--- Supplied passage ---
(This essay was published in Hong Kong Economic Journal on 23 October 2013)

 

Professor Ronald Coase, who spent most of his academic career at the University of Chicago as a professor of economics in the Law School, died on 2 September 2013 at the age of 102 in Chicago. He was the oldest living Nobel laureate. Coase is best known for two papers. The first paper entitled “The Nature of the Firm” was published in 1937, and the second, “The Theory of Social Cost” was published in 1960. The impact of these two papers was profound because they reoriented the work of economists, political scientists, historians, and legal scholars in a fundamental way. Few individuals have published so little, yet influenced so many, and in such an enduring way. There is little doubt that his influence will continue to grow long after his passing.

 

“The Nature of the Firm,” offered groundbreaking insights into why firms exist and established the field of transaction cost economics. Coase showed why typing services, telephone answering services, and other clerical services are not outsourced through the market, but instead managed internally within a firm by hiring secretaries. He identified differences in transaction costs as the crucial factor in determining how clerical services are arranged. If certain tasks were cheaper to organize through the market then the firm would outsource them. Activities that are costly to outsource would be organized within the firm.

 

More importantly, Coase also explained why transaction costs are the raison d’être for the existence of firms in the first place. He offered a new way of thinking about how firms are organized, how they evolve, and why the boundary between firm and market can shift. Transaction costs have become the foundation of a new economic theory of institutions and institutional change – economic, legal, and political.

Page images and their extracted text
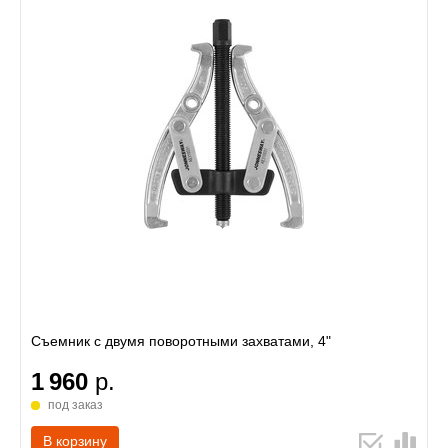
Съемник с двумя поворотными захватами, 4"
1 960
р.
под заказ
В корзину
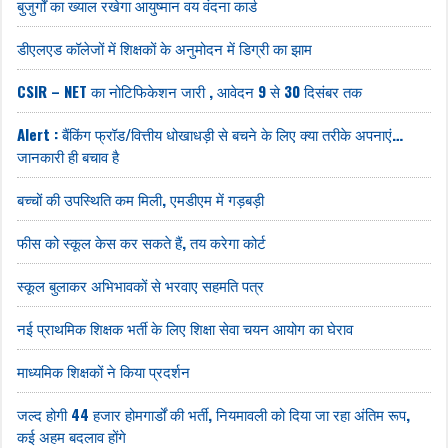
बुजुर्गों का ख्याल रखेगा आयुष्मान वय वंदना कार्ड
डीएलएड कॉलेजों में शिक्षकों के अनुमोदन में डिग्री का झाम
CSIR – NET का नोटिफिकेशन जारी , आवेदन 9 से 30 दिसंबर तक
Alert : बैंकिंग फ्रॉड/वित्तीय धोखाधड़ी से बचने के लिए क्या तरीके अपनाएं…
जानकारी ही बचाव है
बच्चों की उपस्थिति कम मिली, एमडीएम में गड़बड़ी
फीस को स्कूल केस कर सकते हैं, तय करेगा कोर्ट
स्कूल बुलाकर अभिभावकों से भरवाए सहमति पत्र
नई प्राथमिक शिक्षक भर्ती के लिए शिक्षा सेवा चयन आयोग का घेराव
माध्यमिक शिक्षकों ने किया प्रदर्शन
जल्द होगी 44 हजार होमगार्डों की भर्ती, नियमावली को दिया जा रहा अंतिम रूप,
कई अहम बदलाव होंगे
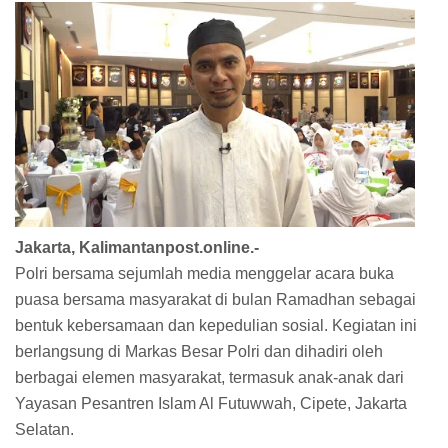
Jakarta, Kalimantanpost.online.-
Polri bersama sejumlah media menggelar acara buka
puasa bersama masyarakat di bulan Ramadhan sebagai
bentuk kebersamaan dan kepedulian sosial. Kegiatan ini
berlangsung di Markas Besar Polri dan dihadiri oleh
berbagai elemen masyarakat, termasuk anak-anak dari
Yayasan Pesantren Islam Al Futuwwah, Cipete, Jakarta
Selatan.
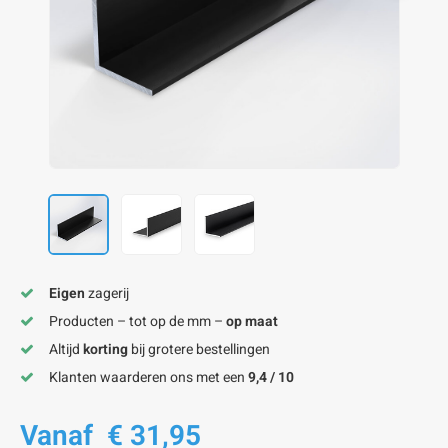
onze alu kokerprofielen
onze alu buisprofielen
onze alu hoeklijnen
onze alu L-lijnen
onze alu U-strips
onze alu platstaf profielen
A
A
A
A
A
Eigen
zagerij
Producten – tot op de mm –
op maat
Altijd
korting
bij grotere bestellingen
Klanten waarderen ons met een
9,4 / 10
Vanaf
€ 31,95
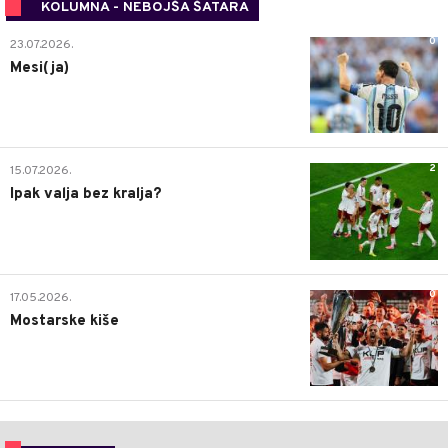
KOLUMNA - NEBOJŠA ŠATARA
0
23.07.2026.
Mesi(ja)
2
15.07.2026.
Ipak valja bez kralja?
0
17.05.2026.
Mostarske kiše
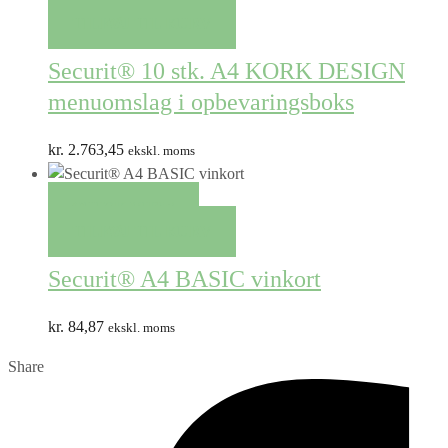
TILFØJ TIL KURV
Securit® 10 stk. A4 KORK DESIGN
menuomslag i opbevaringsboks
kr.
2.763,45
ekskl. moms
QUICK VIEW
TILFØJ TIL KURV
Securit® A4 BASIC vinkort
kr.
84,87
ekskl. moms
Share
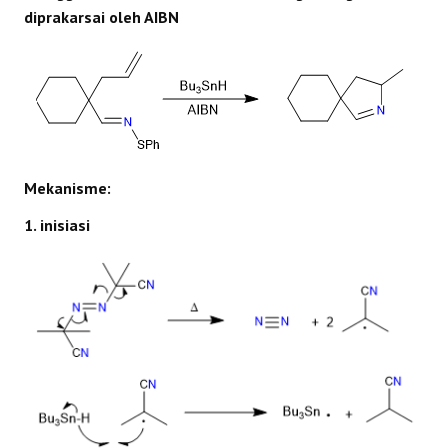
diprakarsai oleh AIBN
Mekanisme:
1. inisiasi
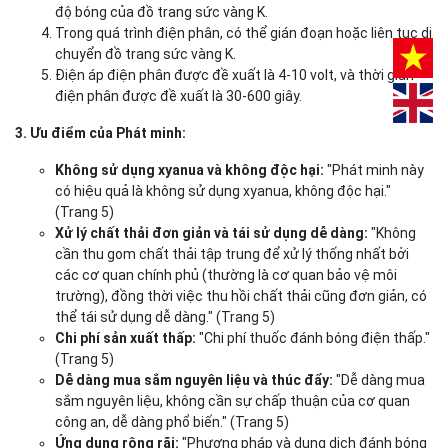
độ bóng của đồ trang sức vàng K.
Trong quá trình điện phân, có thể gián đoạn hoặc liên tục di
chuyển đồ trang sức vàng K.
Điện áp điện phân được đề xuất là 4-10 volt, và thời gian
điện phân được đề xuất là 30-600 giây.
3. Ưu điểm của Phát minh:
Không sử dụng xyanua và không độc hại:
"Phát minh này
có hiệu quả là không sử dụng xyanua, không độc hại."
(Trang 5)
Xử lý chất thải đơn giản và tái sử dụng dễ dàng:
"Không
cần thu gom chất thải tập trung để xử lý thống nhất bởi
các cơ quan chính phủ (thường là cơ quan bảo vệ môi
trường), đồng thời việc thu hồi chất thải cũng đơn giản, có
thể tái sử dụng dễ dàng." (Trang 5)
Chi phí sản xuất thấp:
"Chi phí thuốc đánh bóng điện thấp."
(Trang 5)
Dễ dàng mua sắm nguyên liệu và thúc đẩy:
"Dễ dàng mua
sắm nguyên liệu, không cần sự chấp thuận của cơ quan
công an, dễ dàng phổ biến." (Trang 5)
Ứng dụng rộng rãi:
"Phương pháp và dung dịch đánh bóng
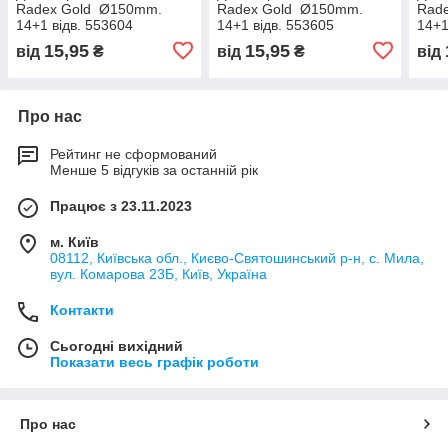
Radex Gold Ø150mm.
Radex Gold Ø150mm.
Rad
14+1 відв. 553604
14+1 відв. 553605
14+1
15,95
15,95
від
₴
від
₴
від
Про нас
Рейтинг не сформований
Менше 5 відгуків за останній рік
Працює з 23.11.2023
м. Київ
08112, Київська обл., Києво-Святошинський р-н, с. Мила,
вул. Комарова 23Б, Київ, Україна
Контакти
Сьогодні вихідний
Показати весь графік роботи
Про нас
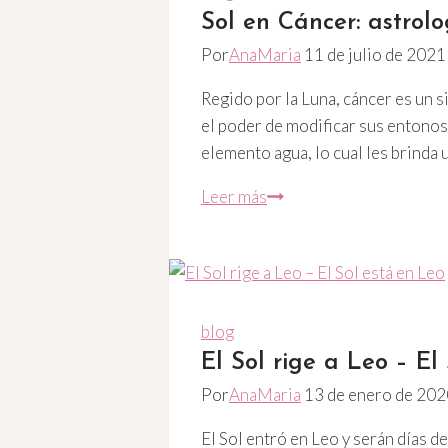
Sol en Cáncer: astrol
Por
AnaMaria
11 de julio de 2021
Regido por la Luna, cáncer es un si
el poder de modificar sus entonos;
elemento agua, lo cual les brinda 
Sol
Leer más
en
Cáncer:
astrología
para
el
blog
signo
El Sol rige a Leo – El
del
Por
AnaMaria
13 de enero de 202
hogar
El Sol entró en Leo y serán días d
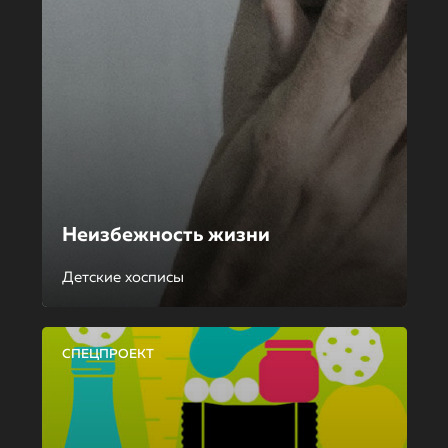
Неизбежность жизни
Детские хосписы
СПЕЦПРОЕКТ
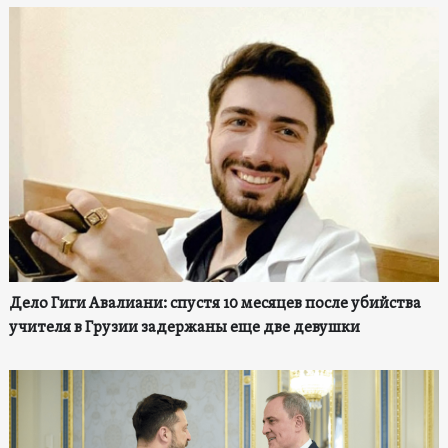
Дело Гиги Авалиани: спустя 10 месяцев после убийства
учителя в Грузии задержаны еще две девушки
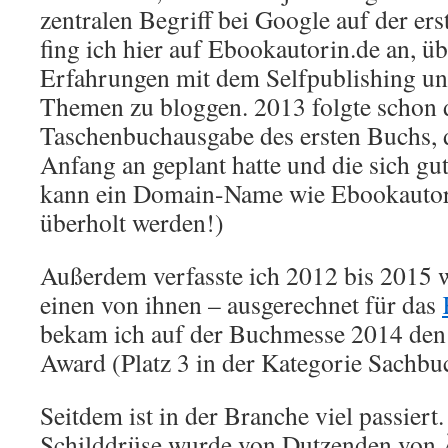
zentralen Begriff bei Google auf der erst
fing ich hier auf Ebookautorin.de an, ü
Erfahrungen mit dem Selfpublishing und
Themen zu bloggen. 2013 folgte schon 
Taschenbuchausgabe des ersten Buchs, d
Anfang an geplant hatte und die sich gut
kann ein Domain-Name wie Ebookautor
überholt werden!)
Außerdem verfasste ich 2012 bis 2015 w
einen von ihnen – ausgerechnet für das
bekam ich auf der Buchmesse 2014 de
Award (Platz 3 in der Kategorie Sachbu
Seitdem ist in der Branche viel passier
Schilddrüse wurde von Dutzenden von 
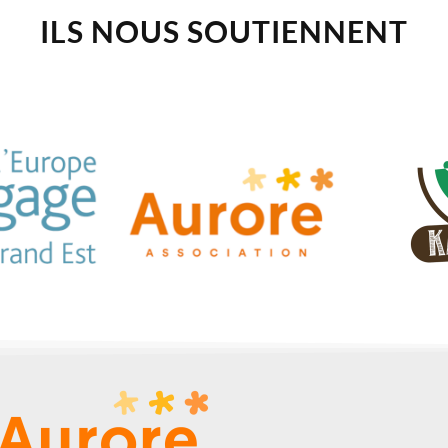
ILS NOUS SOUTIENNENT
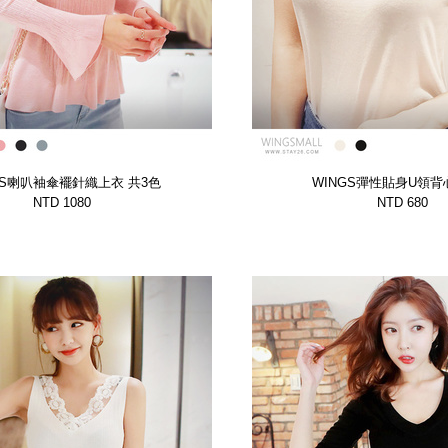
GS喇叭袖傘襬針織上衣 共3色
WINGS彈性貼身U領背
【WTSP13658DFPV】
【WTSP13644DF
NTD 1080
NTD 680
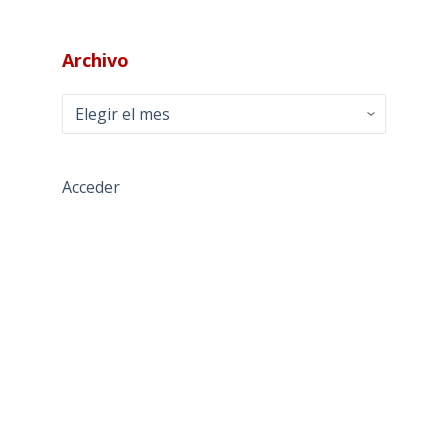
Archivo
Archivo
Acceder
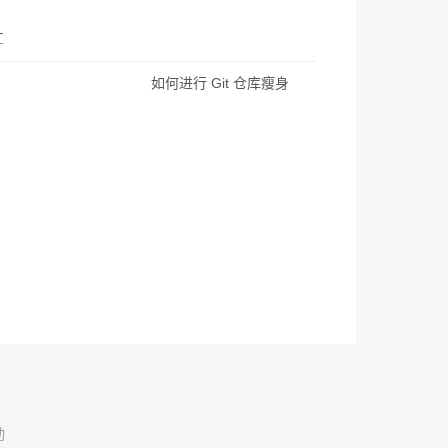
L
如何进行 Git 仓库瘦身
动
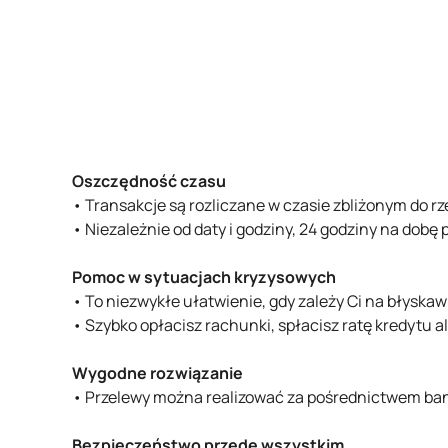
Oszczędność czasu
• Transakcje są rozliczane w czasie zbliżonym do r
• Niezależnie od daty i godziny, 24 godziny na dobę p
Pomoc w sytuacjach kryzysowych
• To niezwykłe ułatwienie, gdy zależy Ci na błysk
• Szybko opłacisz rachunki, spłacisz ratę kredytu alb
Wygodne rozwiązanie
• Przelewy można realizować za pośrednictwem ban
Bezpieczeństwo przede wszystkim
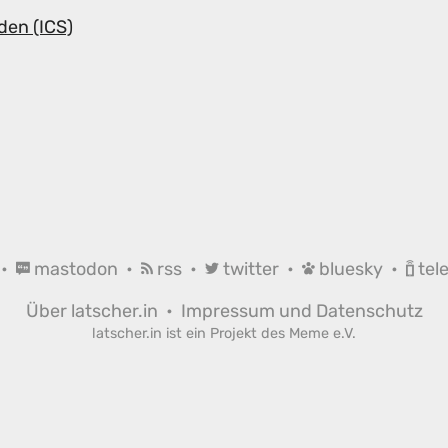
den (ICS)
•
mastodon
•
rss
•
twitter
•
bluesky
•
tel
Über latscher.in
•
Impressum und Datenschutz
latscher.in ist ein Projekt des
Meme e.V.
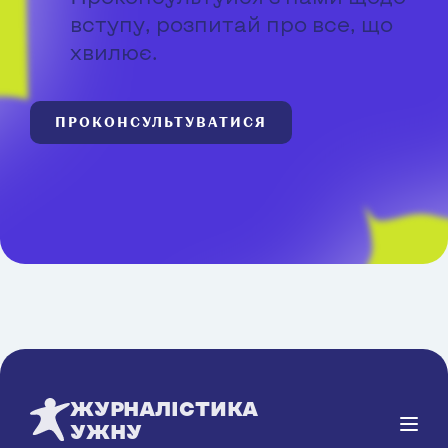
вступу, розпитай про все, що
хвилює.
ПРОКОНСУЛЬТУВАТИСЯ
ЖУРНАЛІСТИКА
УЖНУ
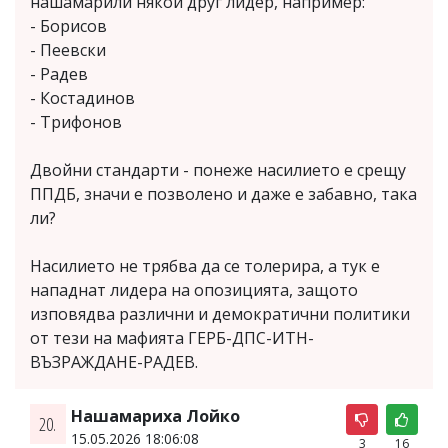
нашамарили някой друг лидер, например:
- Борисов
- Пеевски
- Радев
- Костадинов
- Трифонов
Двойни стандарти - понеже насилието е срещу
ППДБ, значи е позволено и даже е забавно, така
ли?
Насилието не трябва да се толерира, а тук е
нападнат лидера на опозицията, защото
изповядва различни и демократични политики
от тези на мафията ГЕРБ-ДПС-ИТН-
ВЪЗРАЖДАНЕ-РАДЕВ.
Нашамариха Лойко
20.
15.05.2026 18:06:08
3
16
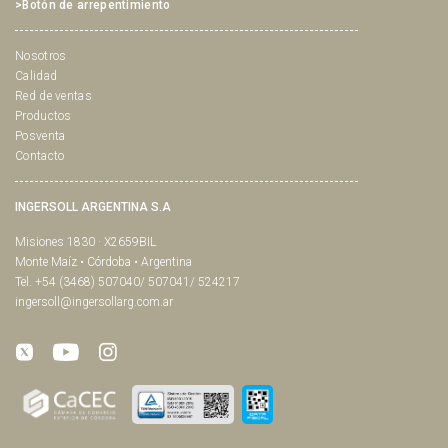
>Botón de arrepentimiento
Nosotros
Calidad
Red de ventas
Productos
Posventa
Contacto
INGERSOLL ARGENTINA S.A
Misiones 1830 · X2659BIL
Monte Maíz • Córdoba • Argentina
Tel. +54 (3468) 507040/ 507041/ 524217
ingersoll@ingersollarg.com.ar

--- Exercise goal ---
Repeat the part of the essay on Ronald Coase from "More importantly, Coase" up to and including "legal, and political.". These items come from a separate source, unrelated to the essay on Ronald Coase.

--- Answer area ---
More importantly, Coase also explained why transaction costs are the raison d’être for the existence of firms in the first place. He offered a new way of thinking about how firms are organized, how they evolve, and why the boundary between firm and market can shift. Transaction costs have become the foundation of a new economic theory of institutions and institutional change – economic, legal, and political.